Saucedo is a friendly-looking man with a strong build. He wears a green baseball cap which is matched with khakis and a green polo shirt with a “Westminster” logo on it. His voice is gentle but confident. I first met him before a school orchestra concert, where he was drying a water leak. In 2012, he applied and received a job at the Westminster Schools in Atlanta. Originally hired as a painter, he does maintenance work for the school. At Westminster, he does not have to deal with the on-and-off pay of previous construction jobs.

“I couldn’t believe it. I had just started working, and they gave me a whole week off on paid vacation!” he told me in an excited voice.

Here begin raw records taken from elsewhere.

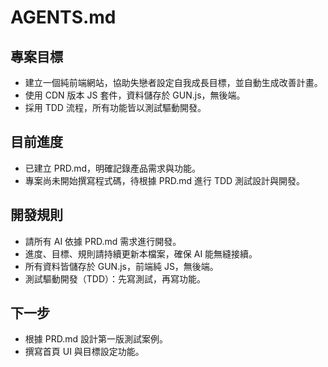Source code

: # AGENTS.md

## 專案目標
- 建立一個純前端網站，協助失戀者設定自我成長目標，並自動生成改善計畫。
- 使用 CDN 版本 JS 套件，資料儲存於 GUN.js，無後端。
- 採用 TDD 流程，所有功能皆以測試驅動開發。

## 目前進度
- 已建立 PRD.md，明確記錄產品需求與功能。
- 專案尚未開始撰寫程式碼，待根據 PRD.md 進行 TDD 測試設計與開發。

## 開發規則
- 請所有 AI 依據 PRD.md 需求進行開發。
- 進度、目標、規則請持續更新本檔案，確保 AI 能無縫接續。
- 所有資料皆儲存於 GUN.js，前端純 JS，無後端。
- 測試驅動開發（TDD）：先寫測試，再寫功能。

## 下一步
- 根據 PRD.md 設計第一版測試案例。
- 撰寫首頁 UI 與目標設定功能。
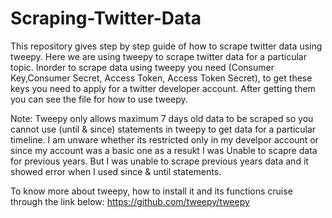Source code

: # Scraping-Twitter-Data
This repository gives step by step guide of how to scrape twitter data using tweepy.
Here we are using tweepy to scrape twitter data for a particular topic.
Inorder to scrape data using tweepy you need (Consumer Key,Consumer Secret, Access Token, Access Token Secret), to get these keys you need to apply for a twitter developer account.
After getting them you can see the file for how to use tweepy.

Note: 
Tweepy only allows maximum 7 days old data to be scraped so you cannot use (until & since) statements in tweepy to get data for a particular timeline. I am unware whether         its restricted only in my develpor account or since my account was a basic one as a resukt I was Unable to scapre data for previous years. But I was unable to scrape 
previous years data and it showed error when I used since & until statements.  

To know more about tweepy, how to install it  and its functions cruise through the link below:
https://github.com/tweepy/tweepy
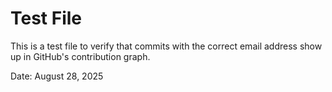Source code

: # Test File

This is a test file to verify that commits with the correct email address show up in GitHub's contribution graph.

Date: August 28, 2025
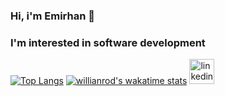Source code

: ### Hi, i'm Emirhan 👋 
### I'm interested in software development
[![Top Langs](https://github-readme-stats.vercel.app/api/top-langs/?username=emirhanaltuntas&layout=compact)](https://github.com/EmirhanAltuntas/github-readme-stats)
[![willianrod's wakatime stats](https://github-readme-stats.vercel.app/api/wakatime?username=EmirhanAltuntas)](https://github.com/anuraghazra/github-readme-stats)
[<img src='https://cdn.jsdelivr.net/npm/simple-icons@3.0.1/icons/linkedin.svg' alt='linkedin' height='40'>](https://www.linkedin.com/in/emirhan-altunta%C5%9F-428868221/)


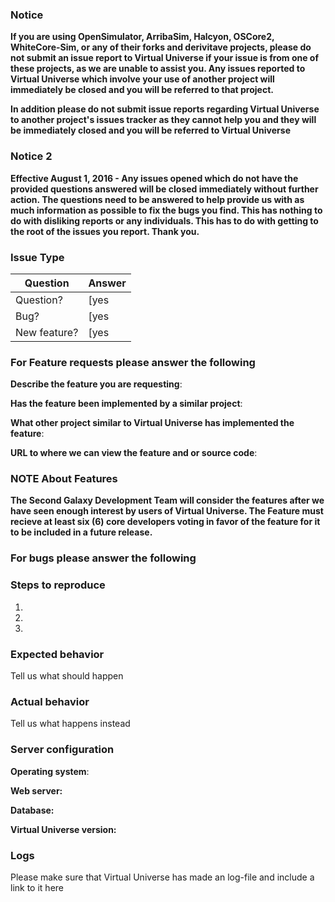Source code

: ### Notice

**If you are using OpenSimulator, ArribaSim, Halcyon, OSCore2, WhiteCore-Sim, or any of their forks and derivitave projects, please do not submit an issue report to Virtual Universe if your issue is from one of these projects, as we are unable to assist you.  Any issues reported to Virtual Universe which involve your use of another project will immediately be closed and you will be referred to that project.**

**In addition please do not submit issue reports regarding Virtual Universe to another project's issues tracker as they cannot help you and they will be immediately closed and you will be referred to Virtual Universe**

### Notice 2

**Effective August 1, 2016 - Any issues opened which do not have the provided questions answered will be closed immediately without further action.  The questions need to be answered to help provide us with as much information as possible to fix the bugs you find.  This has nothing to do with disliking reports or any individuals.  This has to do with getting to the root of the issues you report.  Thank you.**


### Issue Type

| Question      | Answer    |
| ------------- | --------- |
| Question?     | [yes|no]  |
| Bug?          | [yes|no]  |
| New feature?  | [yes|no]  |

### For Feature requests please answer the following

**Describe the feature you are requesting**:


**Has the feature been implemented by a similar project**:


**What other project similar to Virtual Universe has implemented the feature**:


**URL to where we can view the feature and or source code**:


### NOTE About Features

**The Second Galaxy Development Team will consider the features after we have seen enough interest by users of Virtual Universe.  The Feature must recieve at least six (6) core developers voting in favor of the feature for it to be included in a future release.**

### For bugs please answer the following

### Steps to reproduce

1.
2.
3.

### Expected behavior

Tell us what should happen

### Actual behavior

Tell us what happens instead

### Server configuration

**Operating system**:

**Web server:**

**Database:**

**Virtual Universe version:**

### Logs

Please make sure that Virtual Universe has made an log-file and include a link to it here

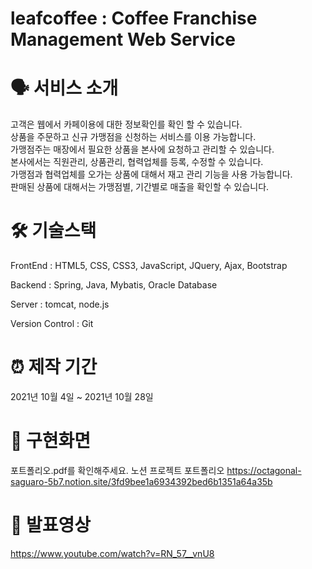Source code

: # leafcoffee : Coffee Franchise Management Web Service

# 🗣 서비스 소개
  고객은 웹에서 카페이용에 대한 정보확인를 확인 할 수 있습니다. <br/>상품을 주문하고 신규 가맹점을 신청하는 서비스를 이용 가능합니다. <br/>
  가맹점주는 매장에서 필요한 상품을 본사에 요청하고 관리할 수 있습니다.<br/>
  본사에서는 직원관리, 상품관리, 협력업체를 등록, 수정할 수 있습니다.<br/> 가맹점과 협력업체를 오가는 상품에 대해서 재고 관리 기능을 사용 가능합니다.<br/>
  판매된 상품에 대해서는 가맹점별, 기간별로 매출을 확인할 수 있습니다.

# 🛠 기술스택
FrontEnd : HTML5, CSS, CSS3, JavaScript, JQuery, Ajax, Bootstrap

Backend : Spring, Java, Mybatis, Oracle Database

Server : tomcat, node.js

Version Control : Git

# ⏰ 제작 기간
2021년 10월 4일 ~ 2021년 10월 28일<br/>

# 📕 구현화면
  포트폴리오.pdf를 확인해주세요.
  노션 프로젝트 포트폴리오 https://octagonal-saguaro-5b7.notion.site/3fd9bee1a6934392bed6b1351a64a35b

# 📕 발표영상
  https://www.youtube.com/watch?v=RN_57__vnU8
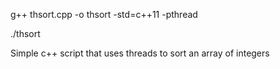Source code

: 
g++ thsort.cpp -o thsort -std=c++11 -pthread

./thsort


Simple c++ script that uses threads to sort an array of integers
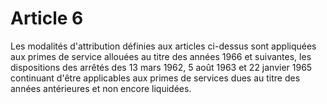 # Article 6

Les modalités d'attribution définies aux articles ci-dessus sont appliquées aux primes de service allouées au titre des années 1966 et suivantes, les dispositions des arrêtés des 13 mars 1962, 5 août 1963 et 22 janvier 1965 continuant d'être applicables aux primes de services dues au titre des années antérieures et non encore liquidées.
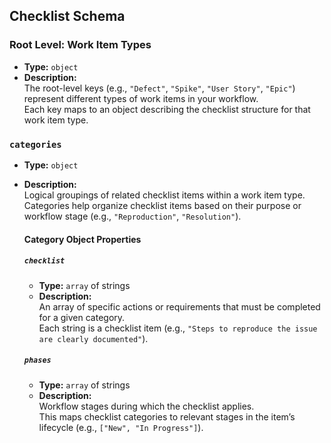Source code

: ## Checklist Schema
### Root Level: Work Item Types

  - **Type:** `object`
  - **Description:**  
    The root-level keys (e.g., `"Defect"`, `"Spike"`, `"User Story"`, `"Epic"`) represent different types of work items in your workflow.  
    Each key maps to an object describing the checklist structure for that work item type.
  
  ### `categories`
  
  - **Type:** `object`
  - **Description:**  
    Logical groupings of related checklist items within a work item type.  
    Categories help organize checklist items based on their purpose or workflow stage (e.g., `"Reproduction"`, `"Resolution"`).
  
    #### Category Object Properties
    
    ##### **`checklist`**
    - **Type:** `array` of strings
    - **Description:**  
      An array of specific actions or requirements that must be completed for a given category.  
      Each string is a checklist item (e.g., `"Steps to reproduce the issue are clearly documented"`).
    
    ##### **`phases`**
    - **Type:** `array` of strings
    - **Description:**  
      Workflow stages during which the checklist applies.  
      This maps checklist categories to relevant stages in the item’s lifecycle (e.g., `["New", "In Progress"]`).
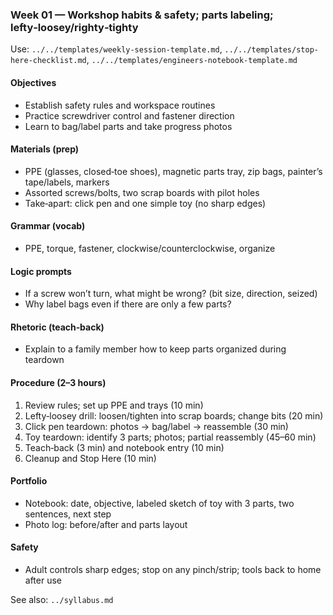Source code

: ### Week 01 — Workshop habits & safety; parts labeling; lefty‑loosey/righty‑tighty

Use: `../../templates/weekly-session-template.md`, `../../templates/stop-here-checklist.md`, `../../templates/engineers-notebook-template.md`

#### Objectives
- Establish safety rules and workspace routines
- Practice screwdriver control and fastener direction
- Learn to bag/label parts and take progress photos

#### Materials (prep)
- PPE (glasses, closed‑toe shoes), magnetic parts tray, zip bags, painter’s tape/labels, markers
- Assorted screws/bolts, two scrap boards with pilot holes
- Take‑apart: click pen and one simple toy (no sharp edges)

#### Grammar (vocab)
- PPE, torque, fastener, clockwise/counterclockwise, organize

#### Logic prompts
- If a screw won’t turn, what might be wrong? (bit size, direction, seized)
- Why label bags even if there are only a few parts?

#### Rhetoric (teach‑back)
- Explain to a family member how to keep parts organized during teardown

#### Procedure (2–3 hours)
1) Review rules; set up PPE and trays (10 min)
2) Lefty‑loosey drill: loosen/tighten into scrap boards; change bits (20 min)
3) Click pen teardown: photos → bag/label → reassemble (30 min)
4) Toy teardown: identify 3 parts; photos; partial reassembly (45–60 min)
5) Teach‑back (3 min) and notebook entry (10 min)
6) Cleanup and Stop Here (10 min)

#### Portfolio
- Notebook: date, objective, labeled sketch of toy with 3 parts, two sentences, next step
- Photo log: before/after and parts layout

#### Safety
- Adult controls sharp edges; stop on any pinch/strip; tools back to home after use

See also: `../syllabus.md`


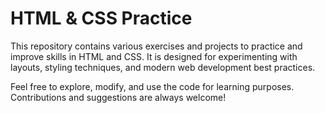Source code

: # HTML & CSS Practice

This repository contains various exercises and projects to practice and improve skills in HTML and CSS. It is designed for experimenting with layouts, styling techniques, and modern web development best practices.

Feel free to explore, modify, and use the code for learning purposes. Contributions and suggestions are always welcome!



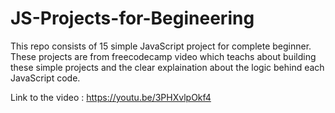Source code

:# JS-Projects-for-Begineering

This repo consists of 15 simple JavaScript project for complete beginner. These projects are from freecodecamp video which teachs about building these simple projects and the clear explaination about the logic behind each JavaScript code.

Link to the video :  https://youtu.be/3PHXvlpOkf4
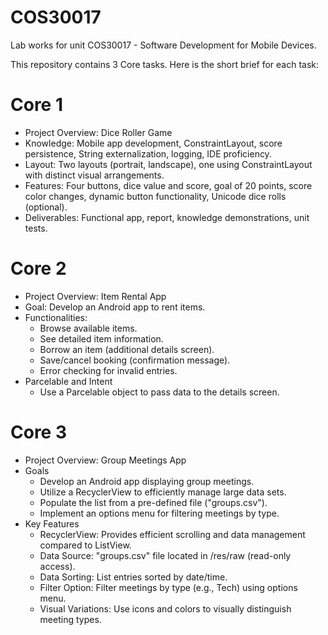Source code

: # COS30017
Lab works for unit COS30017 - Software Development for Mobile Devices.

This repository contains 3 Core tasks. Here is the short brief for each task:

# Core 1
- Project Overview: Dice Roller Game
- Knowledge: Mobile app development, ConstraintLayout, score persistence, String externalization, logging, IDE proficiency.
- Layout: Two layouts (portrait, landscape), one using ConstraintLayout with distinct visual arrangements.
- Features: Four buttons, dice value and score, goal of 20 points, score color changes, dynamic button functionality, Unicode dice rolls (optional).
- Deliverables: Functional app, report, knowledge demonstrations, unit tests.

# Core 2
- Project Overview: Item Rental App
- Goal: Develop an Android app to rent items.
- Functionalities:
  + Browse available items.
  + See detailed item information.
  + Borrow an item (additional details screen).
  + Save/cancel booking (confirmation message).
  + Error checking for invalid entries.
- Parcelable and Intent
  + Use a Parcelable object to pass data to the details screen.

# Core 3
- Project Overview: Group Meetings App
- Goals
  + Develop an Android app displaying group meetings.
  + Utilize a RecyclerView to efficiently manage large data sets.
  + Populate the list from a pre-defined file ("groups.csv").
  + Implement an options menu for filtering meetings by type.
- Key Features
  + RecyclerView: Provides efficient scrolling and data management compared to ListView.
  + Data Source: "groups.csv" file located in /res/raw (read-only access).
  + Data Sorting: List entries sorted by date/time.
  + Filter Option: Filter meetings by type (e.g., Tech) using options menu.
  + Visual Variations: Use icons and colors to visually distinguish meeting types.
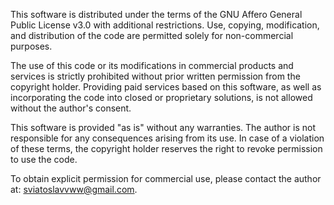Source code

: This software is distributed under the terms of the GNU Affero General Public License v3.0 with additional restrictions. 
Use, copying, modification, and distribution of the code are permitted solely for non-commercial purposes.

The use of this code or its modifications in commercial products and services is strictly prohibited without prior written
permission from the copyright holder. Providing paid services based on this software, as well as incorporating the code into
closed or proprietary solutions, is not allowed without the author's consent.

This software is provided "as is" without any warranties. The author is not responsible for any consequences arising from its use.
In case of a violation of these terms, the copyright holder reserves the right to revoke permission to use the code.

To obtain explicit permission for commercial use, please contact the author at: sviatoslavvww@gmail.com.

Each day, Saucedo arrives on campus in the morning, gets his iPod, and looks at his work orders. The orders are ranked from Priority One, which are supposed to be done within a day, to Priority Five, which can be done in around a week, and if he finishes all the Priority Ones, he moves to Priority Two, and so on. His job is “not just one thing” but a wide variety of fixing and maintaining objects that students don’t even realize are there until they break—fixing light bulbs, putting in new carpets, plugging water leaks, painting walls and much more. Saucedo, for the most part, works alone, except for emergencies. He tells me about this past summer when he was assigned to fix up the summer cabins for summer camps. He had to pressure wash the cabins, nail the sidings, paint the cabins, fix cracks. His “other maintenance guys didn’t want to go outside in the heat,” and occasionally, one of them would help him for thirty minutes or so, but he did almost all the work by himself. Although the school requires all workers to have someone else holding a ladder whenever they use one, Saucedo said that everyone has their own work orders to get to, so many times, he finds himself going up the ladders by himself. 

“Real careful,” he adds. “I’m just a worker, I do my best to get the job done, to paint, whatever they tell me to do, and I try to do it the safest way I can.”

He lives with his wife, who is also from Mexico, and his son and his daughter, who were both born in the US. His wife works in the nursery at Westminster, his daughter graduated from Westminster two years ago, and his son is currently a junior at Westminster. He became an American citizen, and as a result, his immediate family became naturalized American citizens. He mentions issues that other immigrants who don’t have their “papers” encounter, how they “have to drive to work without a driver’s license” and how “they get stopped and get tickets from police. Now,” he says, “the president doesn’t give papers to anybody, and all these people are having problems with papers. I don’t know if it’s right or wrong, whatever President Reagan did, but I’m glad I got my papers.” 

He told me that “it’s something good to have a lot of work because you’re always busy, always working hard.” Every day, he rides with his family to and from work, they are together all day. He’s grateful for that. 

He said, “I take care of the school, but at the same time, they take care of me and my family.”